THE TASK:
Retype the data from the line containing "What is the sum of all values?" through the line containing "The d5f927c0... series", inclusive, and leave the pictures out.

DATA EXCERPTS:
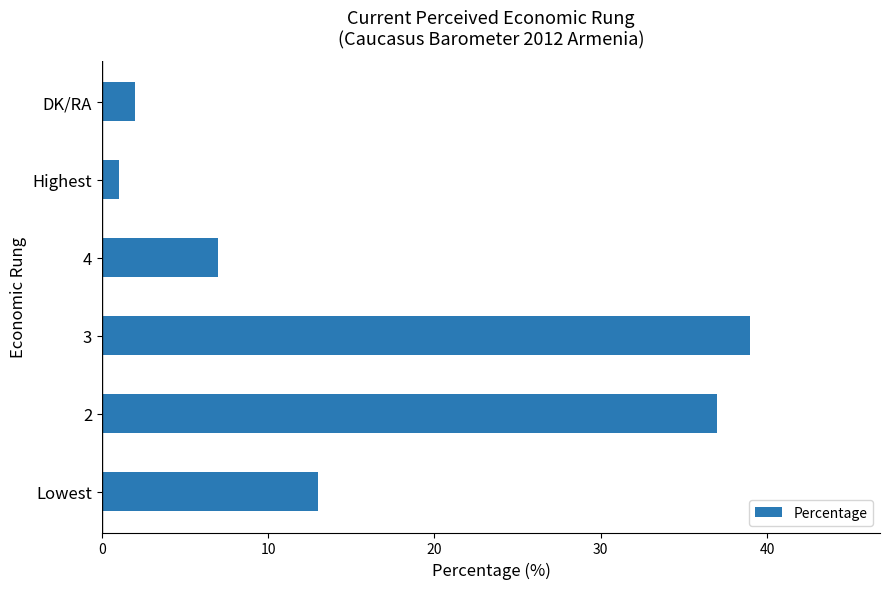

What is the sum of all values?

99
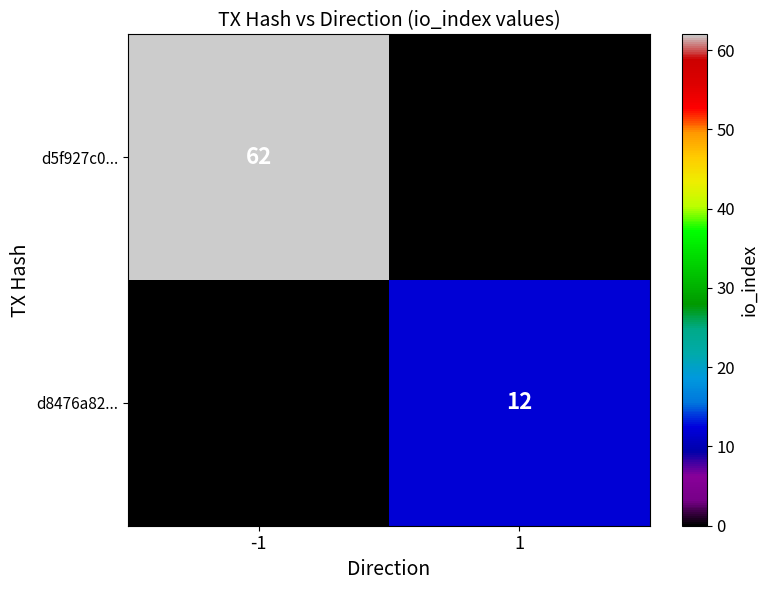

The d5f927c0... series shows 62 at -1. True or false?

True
==
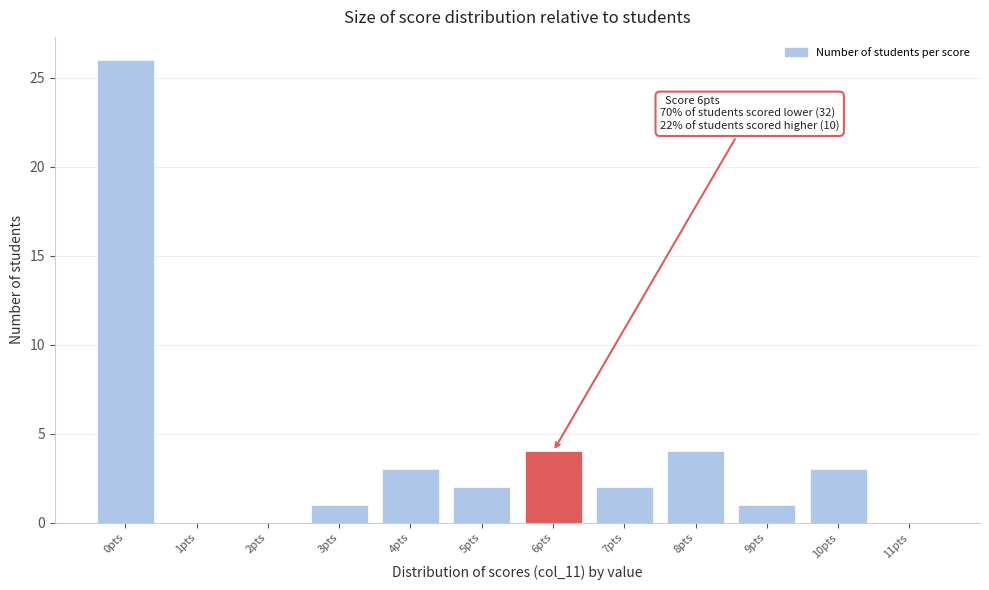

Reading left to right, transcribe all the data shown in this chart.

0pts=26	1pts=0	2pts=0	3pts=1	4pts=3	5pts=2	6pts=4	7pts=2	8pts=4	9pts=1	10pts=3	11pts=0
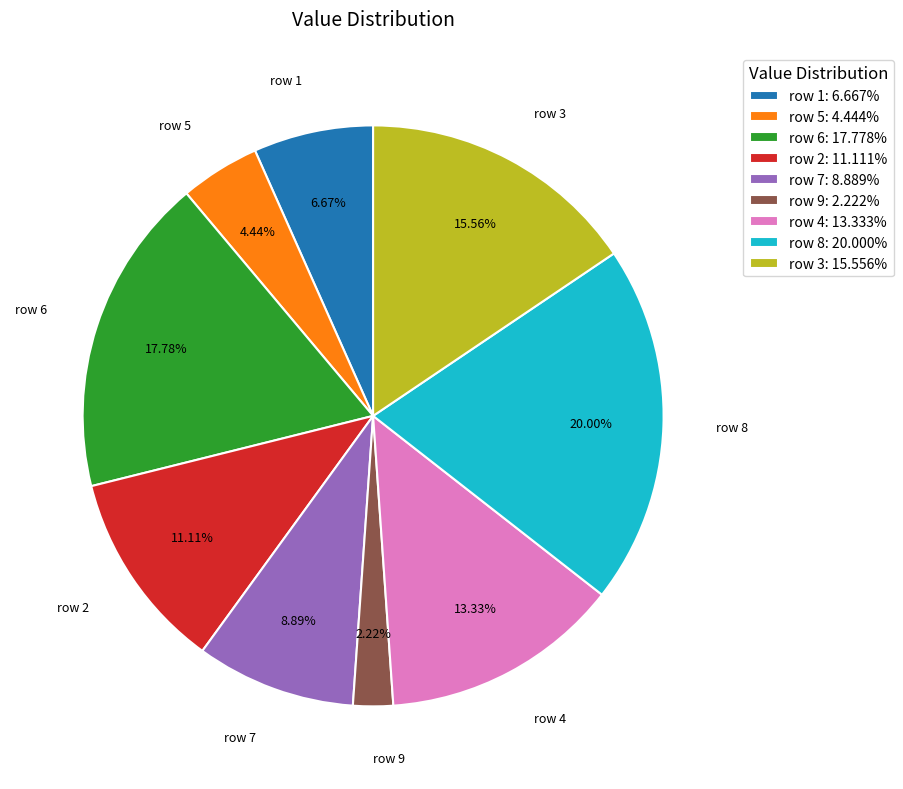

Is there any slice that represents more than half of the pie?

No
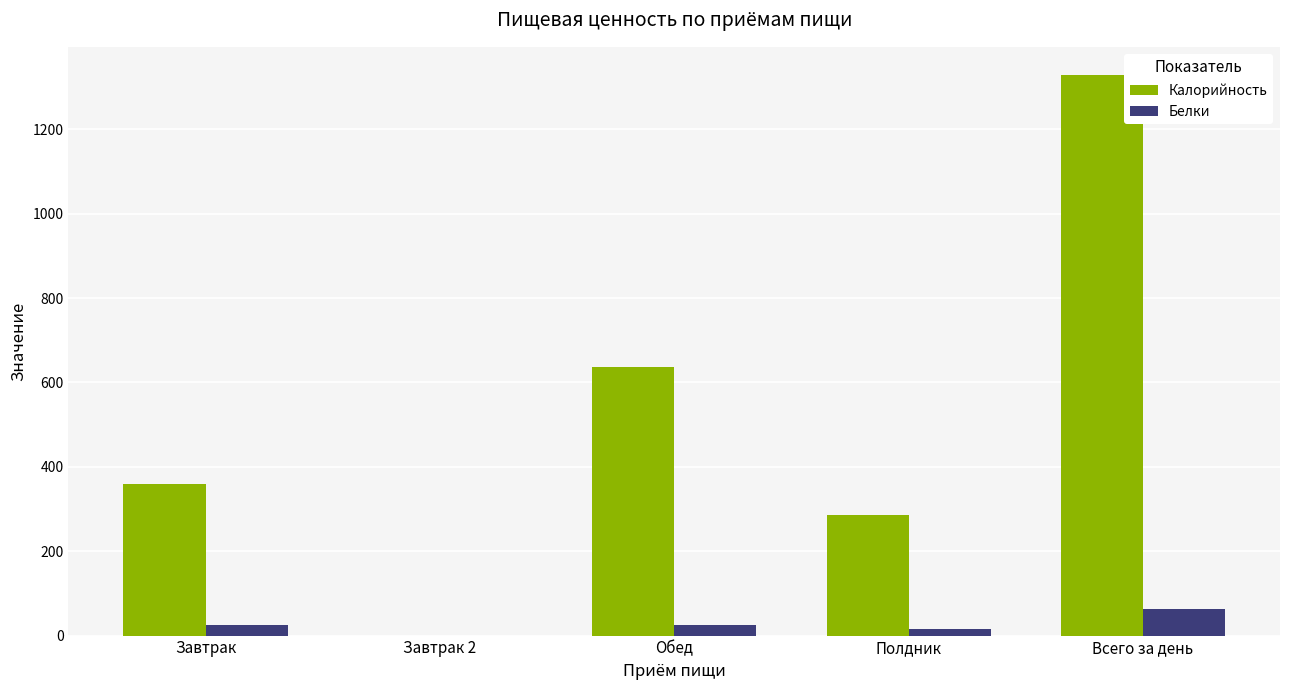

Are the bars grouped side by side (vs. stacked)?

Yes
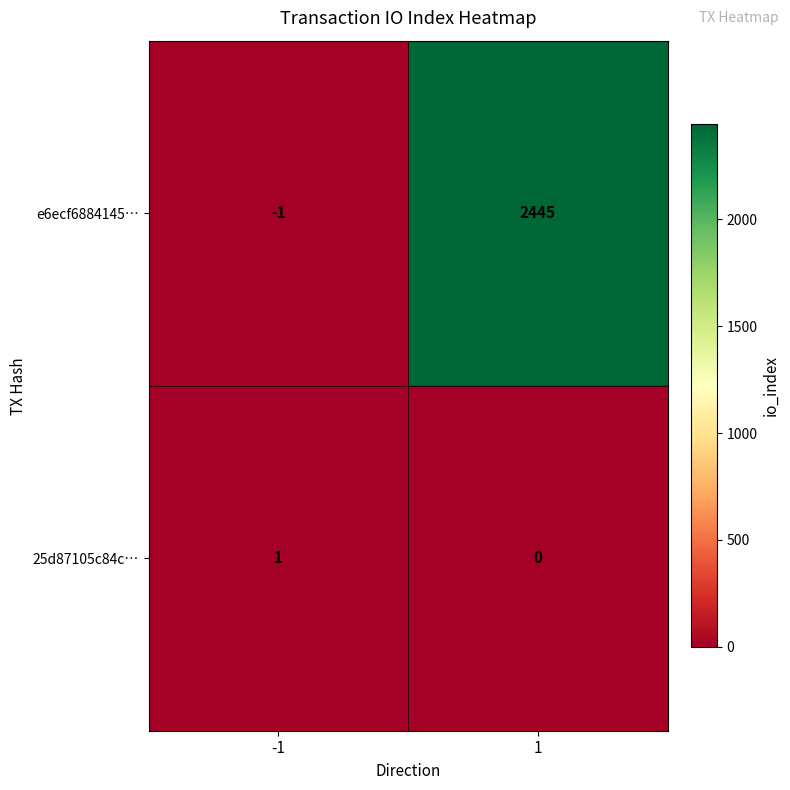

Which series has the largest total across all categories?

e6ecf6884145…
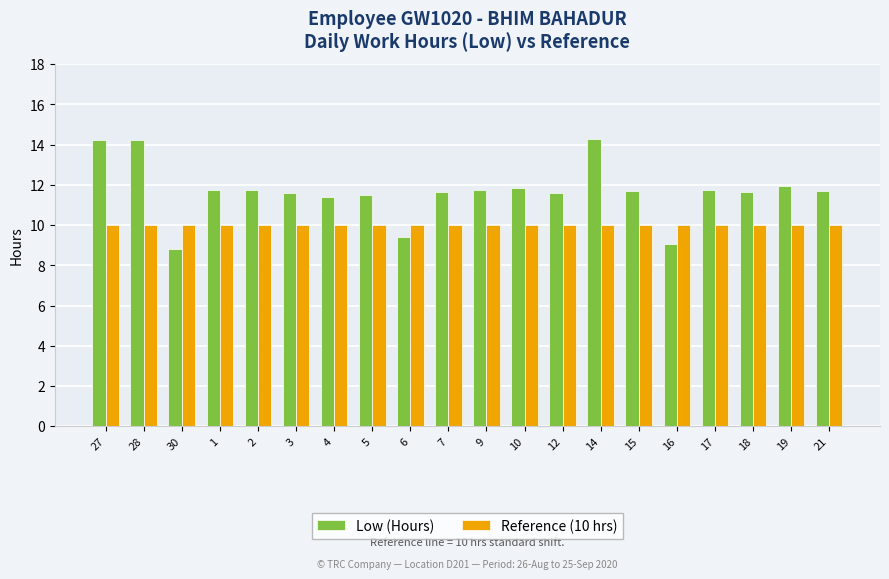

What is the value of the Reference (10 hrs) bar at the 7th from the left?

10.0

SOLUTION TO THIS PROBLEM:
What is the sum of all values?

99

The d5f927c0... series shows 62 at -1. True or false?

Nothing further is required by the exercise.